## BLOG

January 15, 2016
The Difference between Data Science and Statistics
By: Billy Hou

I recently ran across a few interesting posts on LinkedIn and Twitter on the topic of data science and statistics, such as the ones below. While I found these posts funny and amusing, they reveal the general lack of understanding of the difference between data science and statistics.

The Oxford Dictionary of Statistical Terms defines statistics as “the science of the collection, analysis, interpretation, presentation, and organization of data.” Given that the words data and science appear in the definition, one might assume that data science is just a rebranding of statistics.

Now let’s look at the definition of data science provided by Data Science Association “Data science means the scientific study of the creation, validation and transformation of data to create meaning.”

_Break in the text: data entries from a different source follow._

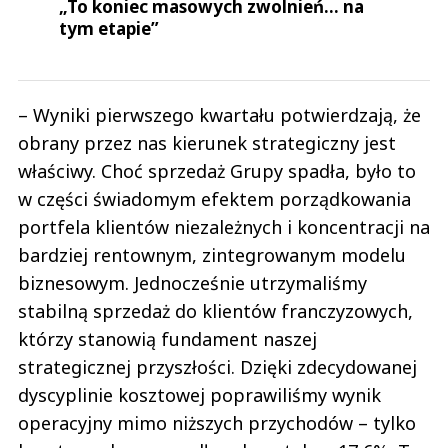
„To koniec masowych zwolnień… na
tym etapie”
– Wyniki pierwszego kwartału potwierdzają, że
obrany przez nas kierunek strategiczny jest
właściwy. Choć sprzedaż Grupy spadła, było to
w części świadomym efektem porządkowania
portfela klientów niezależnych i koncentracji na
bardziej rentownym, zintegrowanym modelu
biznesowym. Jednocześnie utrzymaliśmy
stabilną sprzedaż do klientów franczyzowych,
którzy stanowią fundament naszej
strategicznej przyszłości. Dzięki zdecydowanej
dyscyplinie kosztowej poprawiliśmy wynik
operacyjny mimo niższych przychodów – tylko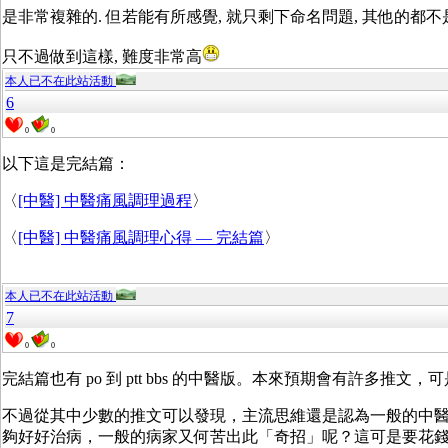
是非常複雜的. 但若能有所感覺, 就只剩下命名問題, 其他的都
只不過做到這樣, 難度非常高
本人已不在此站活動
6
0
0
以下這是完結篇：
〈
[中醫] 中醫痛風調理過程
〉
〈
[中醫] 中醫痛風調理心得 — 完結篇
〉
本人已不在此站活動
7
0
0
完結篇也有 po 到 ptt bbs 的中醫版。本來預期會有許多推文
不過從其中少數的推文可以發現，主流思維還是認為一般的中醫只
夠好好治病，一般的病家又何苦出此「奇招」呢？這可是要花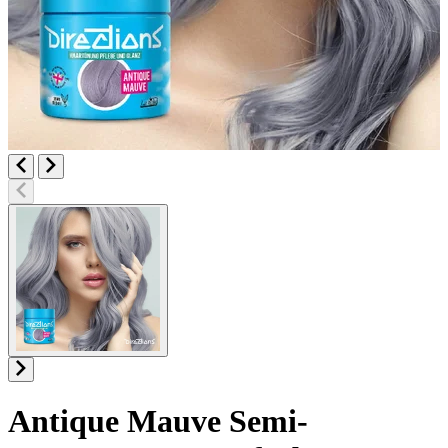
Antique Mauve
Semi-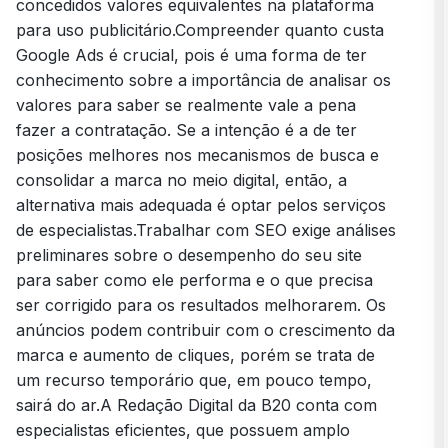
concedidos valores equivalentes na plataforma
para uso publicitário.Compreender quanto custa
Google Ads é crucial, pois é uma forma de ter
conhecimento sobre a importância de analisar os
valores para saber se realmente vale a pena
fazer a contratação. Se a intenção é a de ter
posições melhores nos mecanismos de busca e
consolidar a marca no meio digital, então, a
alternativa mais adequada é optar pelos serviços
de especialistas.Trabalhar com SEO exige análises
preliminares sobre o desempenho do seu site
para saber como ele performa e o que precisa
ser corrigido para os resultados melhorarem. Os
anúncios podem contribuir com o crescimento da
marca e aumento de cliques, porém se trata de
um recurso temporário que, em pouco tempo,
sairá do ar.A
Redação Digital
da B20 conta com
especialistas eficientes, que possuem amplo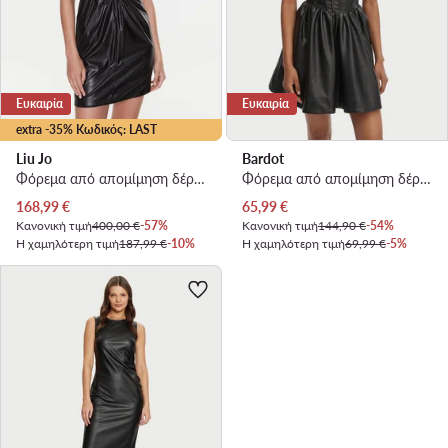
Ευκαιρία
Ευκαιρία
extra -35% Κωδικός: LAST
Liu Jo
Bardot
Φόρεμα από απομίμηση δέρματος · Μαύρο · Mini
Φόρεμα από απομίμηση δέρματος · Μαύρο · Mini
Τρέχουσα τιμή
Τρέχουσα τιμή
168,99
€
65,99
€
Κανονική τιμή
400,00 €
-57%
Κανονική τιμή
144,90 €
-54%
Η χαμηλότερη τιμή
187,99 €
-10%
Η χαμηλότερη τιμή
69,99 €
-5%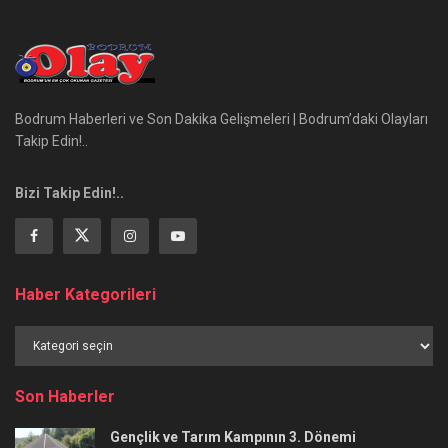
Bodrum Haberleri ve Son Dakika Gelişmeleri | Bodrum’daki Olayları
Takip Edin!..
Bizi Takip Edin!..
Haber Kategorileri
Haber
Kategorileri
Son Haberler
Gençlik ve Tarım Kampının 3. Dönemi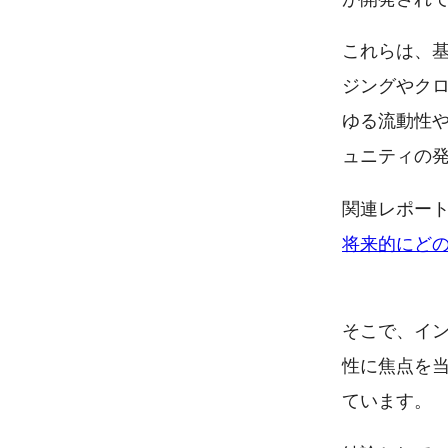
これらは、
ジングやクロ
ゆる流動性
ュニティの
関連レポー
将来的にど
そこで、イ
性に焦点を当
ています。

Based on these definitions, it is not difficult to see why people cannot identify the difference between the two. In my opinion, data science is an extension and continuation of statistics and several other fields. I would define data science as an interdisciplinary study to extract actionable meaning from data using statistics, computer science, and general business skills.

So what do statisticians do? they use statistical methods to collect and analyze data and to help solve real-world problems.

What about data scientists? they are responsible for modeling complex problems, discovering insights and identifying opportunities through the use of statistical, mathematical, computer programming and visualization techniques.

In addition to advanced analytic skills, a data scientist is also required to integrate and prepare large, varied datasets, architect specialized database and computing environments, and communicate results.

Now, you can see why I think data science is an extension and continuation of statistics. Data scientists are not only required to be proficient at statistics, they need to master other mathematical techniques such as simulation and optimization, computer skills such as programing and data manipulation, visualization techniques and have general business knowledge of the problem at hand.

In our practice, the business problems are around operations and supply chain including network design, end to end inventory optimization, segmentation, supply chain risk and price optimization. These require deep domain knowledge in themselves from which we can effectively apply our data science skills.

Statistics is a part of data science, but not the whole thing. Data scientists use statistics as part of their toolkit to solve the problems they face. It is a new and exciting interdisciplinary field. Attempting to claim that data science is merely statisics belittles the many other contributions of this expertise. Data science is beyond statistics and is here to stay.